I then created the following function, which applies the Spacy nlp token to each row of my dataframe and extract any [noun + verb], [verb + noun], [adj + noun], [adj+ proper noun] combinations.

def bi_gram(x):
    doc = nlp_token(x)
    result = []
    text = ''
    for i in range(len(doc)):
        j = i+1
        if j < len(doc):
            if (doc[i].pos_ == "NOUN" and doc[j].pos_ == "VERB") or (doc[i].pos_ == "VERB" and doc[j].pos_ == "NOUN") or (doc[i].pos_ == "ADJ" and doc[j].pos_ == "NOUN") or (doc[i].pos_ == "ADJ" and doc[j].pos_ == "PROPN"):
                text = doc[i].text + " " + doc[j].text
                result.append(text)
        i = i+1
        return result

Then I applied this function to 'lemmatized' column:

df['bi_gram'] = df['lemmatized'].apply(bi_gram)

This is where I have a problem...

  1. This is producing only one bigram per row maximum. How can I tweak the code so that more than one bigram can be extracted and put in a column? (Also are there more linguistic combinations I should try?)

  2. Is there a possibility to find out what people are saying about 'CAR_BRAND' and 'CAR_MODEL' named entities extracted in the 'entities' column? For example 'Cool Porsche' - Some brands or models are made of more than two words so it's tricky to tackle.

I am very new to NLP.. If there is a more efficient way to tackle this, any advice will be super helpful! Many thanks for your help in advance.


Solution

  • spaCy has a built-in pattern matching engine that's perfect for your application – it's documented here and in a more extensive usage guide. It allows you to define patterns in a readable and easy-to-maintain way, as lists of dictionaries that define the properties of the tokens to be matched.
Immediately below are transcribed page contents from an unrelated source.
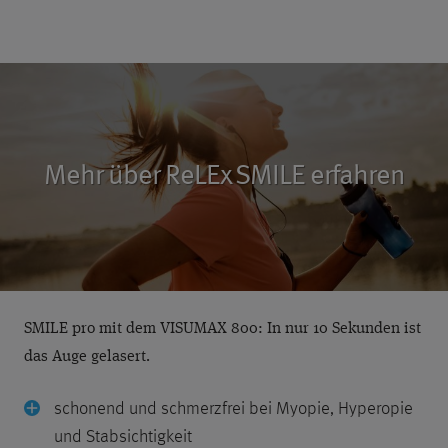
Mehr über ReLEx SMILE erfahren
SMILE pro mit dem VISUMAX 800: In nur 10 Sekunden ist
das Auge gelasert.
schonend und schmerzfrei bei Myopie, Hyperopie
und Stabsichtigkeit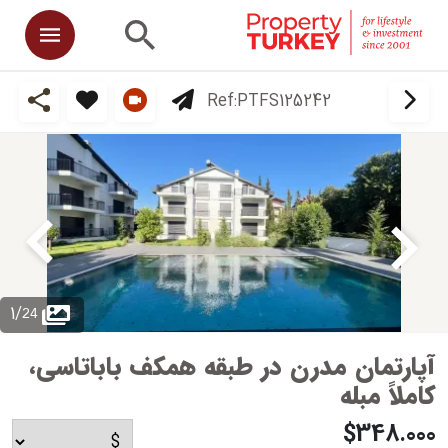
Ref:
PTFS125242
24
1
/
آپارتمان مدرن در طبقه همکف باباتاسی،
کاملاً مبله
$348.000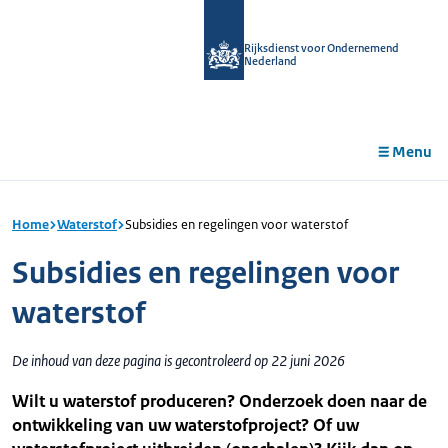
r de
tent
Rijksdienst voor Ondernemend
Nederland
Menu
Home
Waterstof
Subsidies en regelingen voor waterstof
Subsidies en regelingen voor
waterstof
De inhoud van deze pagina is gecontroleerd op 22 juni 2026
Wilt u waterstof produceren? Onderzoek doen naar de
ontwikkeling van uw waterstofproject? Of uw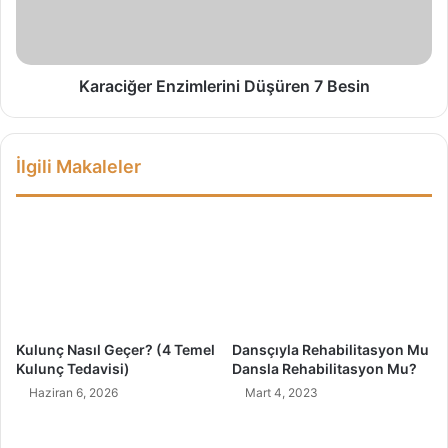
i
s
ğ
ı
e
i
r
ç
E
Karaciğer Enzimlerini Düşüren 7 Besin
i
n
n
z
Ç
i
İlgili Makaleler
e
m
ş
l
i
e
t
r
l
i
i
n
A
i
l
D
t
ü
Kulunç Nasıl Geçer? (4 Temel
Dansçıyla Rehabilitasyon Mu
e
ş
Kulunç Tedavisi)
Dansla Rehabilitasyon Mu?
r
ü
Haziran 6, 2026
Mart 4, 2023
n
r
a
e
t
n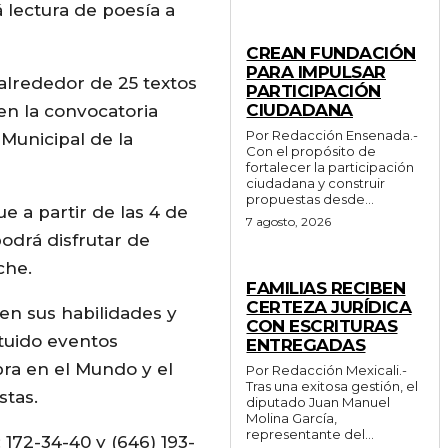
 lectura de poesía a
GENERALES
CREAN FUNDACIÓN
PARA IMPULSAR
alrededor de 25 textos
PARTICIPACIÓN
CIUDADANA
 en la convocatoria
Por Redacción Ensenada.-
Municipal de la
Con el propósito de
fortalecer la participación
ciudadana y construir
propuestas desde...
e a partir de las 4 de
7 agosto, 2026
podrá disfrutar de
che.
ESTADO
FAMILIAS RECIBEN
CERTEZA JURÍDICA
len sus habilidades y
CON ESCRITURAS
ituido eventos
ENTREGADAS
abra en el Mundo y el
Por Redacción Mexicali.-
Tras una exitosa gestión, el
stas.
diputado Juan Manuel
Molina García,
representante del...
172-34-40 y (646) 193-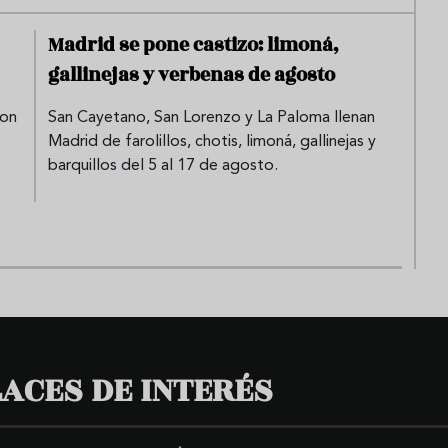
Madrid se pone castizo: limoná,
gallinejas y verbenas de agosto
con
San Cayetano, San Lorenzo y La Paloma llenan
Madrid de farolillos, chotis, limoná, gallinejas y
barquillos del 5 al 17 de agosto.
ACES DE INTERÉS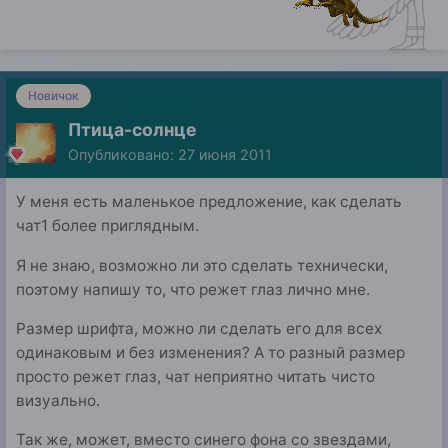
Новичок
Птица-солнце
Опубликовано:
27 июня 2011
У меня есть маленькое предложение, как сделать
чат1 более приглядным.
Я не знаю, возможно ли это сделать технически,
поэтому напишу то, что режет глаз лично мне.
Размер шрифта, можно ли сделать его для всех
одинаковым и без изменения? А то разный размер
просто режет глаз, чат неприятно читать чисто
визуально.
Так же, может, вместо синего фона со звездами,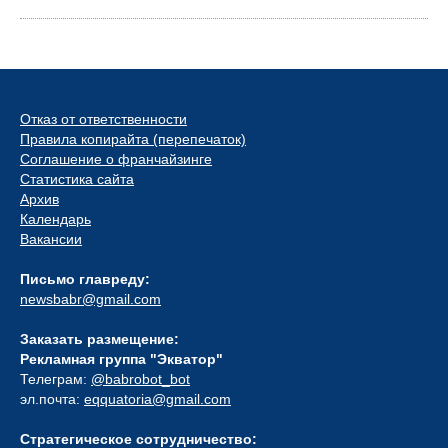
Отказ от ответственности
Правила копирайта (перепечаток)
Соглашение о франчайзинге
Статистика сайта
Архив
Календарь
Вакансии
Письмо главреду:
newsbabr@gmail.com
Заказать размещение:
Рекламная группа "Экватор"
Телеграм:
@babrobot_bot
эл.почта:
eqquatoria@gmail.com
Стратегическое сотрудничество: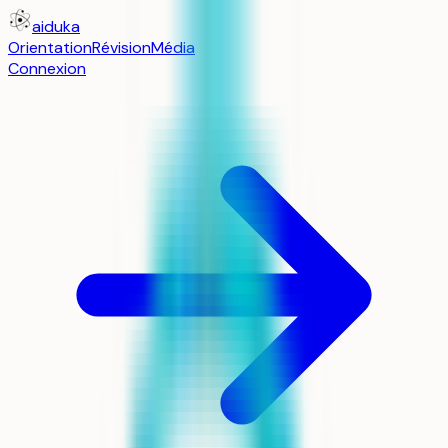
aiduka
Orientation
Révision
Média
Connexion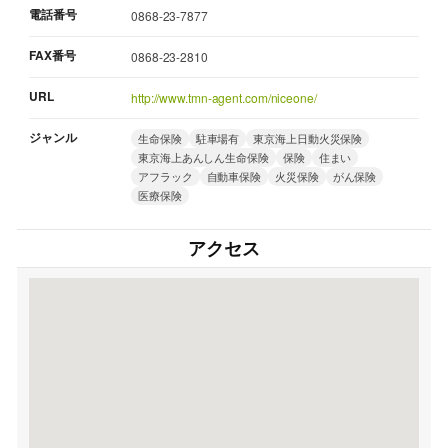
電話番号
0868-23-7877
FAX番号
0868-23-2810
URL
http://www.tmn-agent.com/niceone/
ジャンル
生命保険
駐車場有
東京海上日動火災保険
東京海上あんしん生命保険
保険
住まい
アフラック
自動車保険
火災保険
がん保険
医療保険
アクセス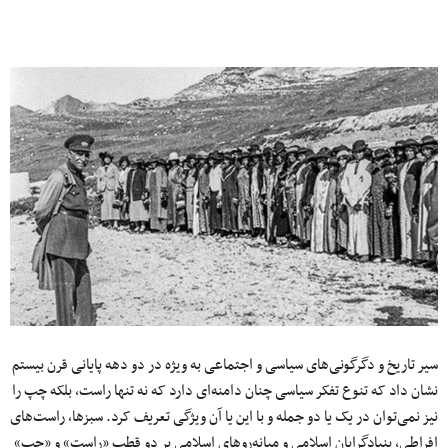
سیر تاریخ و دگرگونی‌های سیاسی و اجتماعی به ویژه در دو دهه پایانی قرن بیستم
نشان داد که تنوع تفکر سیاسی چنان دامنه‌ای دارد که نه تنها راست، بلکه چپ را
نیز نمی‌توان در یک یا دو جمله و با این یا آن ویژگی تعریف کرد. سبزها، راست‌های
افراطی، بنیادگرایان اسلامی و میانه‌روهای اسلامی بر دو قطب «راست» و «چپ»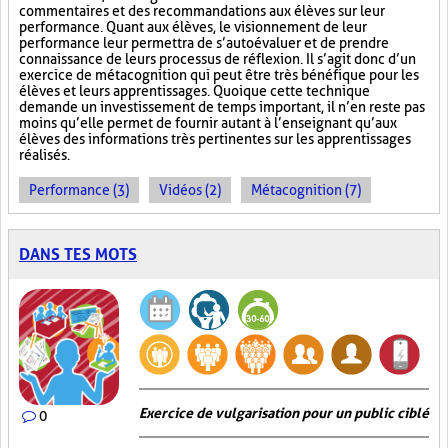
commentaires et des recommandations aux élèves sur leur
performance. Quant aux élèves, le visionnement de leur
performance leur permettra de s’autoévaluer et de prendre
connaissance de leurs processus de réflexion. Il s’agit donc d’un
exercice de métacognition qui peut être très bénéfique pour les
élèves et leurs apprentissages. Quoique cette technique
demande un investissement de temps important, il n’en reste pas
moins qu’elle permet de fournir autant à l’enseignant qu’aux
élèves des informations très pertinentes sur les apprentissages
réalisés.
Performance (3)
Vidéos (2)
Métacognition (7)
DANS TES MOTS
Exercice de vulgarisation pour un public ciblé
0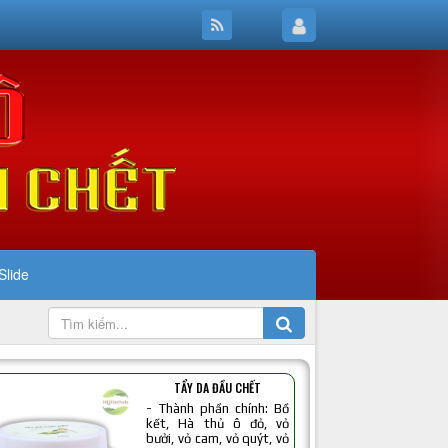
Slide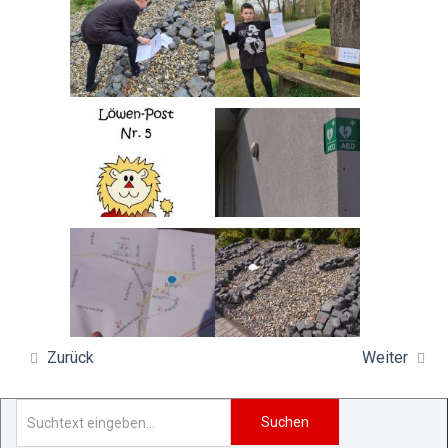
Zurück
Weiter
Suchen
    Set up the pattern matcher

    import spacy
    from spacy.matcher import Matcher
    
    nlp = spacy.load("en_core_web_sm") # or whatever model you choose
    
    matcher = Matcher(nlp.vocab)
    
    # your patterns
    patterns = {
        "noun_verb": [{"POS": "NOUN"}, {"POS": "VERB"}],
        "verb_noun": [{"POS": "VERB"}, {"POS": "NOUN"}],
        "adj_noun": [{"POS": "ADJ"}, {"POS": "NOUN"}],
        "adj_propn": [{"POS": "ADJ"}, {"POS": "PROPN"}],
    }
    
    # add the patterns to the matcher
    for pattern_name, pattern in patterns.items():
        matcher.add(pattern_name, [pattern])
    

    Extract matches

    doc = nlp("The dog chased cats. Fast cats usually escape dogs.")
    matches = matcher(doc)
    

    matches is a list of tuples containing

    • a match id,
    • the start index of the matched bit and
    • the end index (exclusive).

    This is a test output adopted from the spaCy usage guide:

    for match_id, start, end in matches:
        
        # Get string representation
        string_id = nlp.vocab.strings[match_id]
    
        # The matched span
        span = doc[start:end]
        
        print(repr(span.text))
        print(match_id, string_id, start, end)
        print()
    

    Result

    'dog chased'
    1211260348777212867 noun_verb 1 3
    
    'chased cats'
    8748318984383740835 verb_noun 2 4
    
    'Fast cats'
    2526562708749592420 adj_noun 5 7
    
    'escape dogs'
    8748318984383740835 verb_noun 8 10
    

    Some ideas for improvement

    • Named entity recognition should be able to detect multi-word expressions, so brand and/or model names that consist of more than one token shouldn't be an issue if everything is set up correctly
    • Matching dependency patterns instead of linear patterns might slightly improve your results

    That being said, what you're trying to do – kind of sentiment analysis -is quite a difficult task that's normally engaged with machine learning approaches and heaps of training data. So don't expect too much from simple heuristics.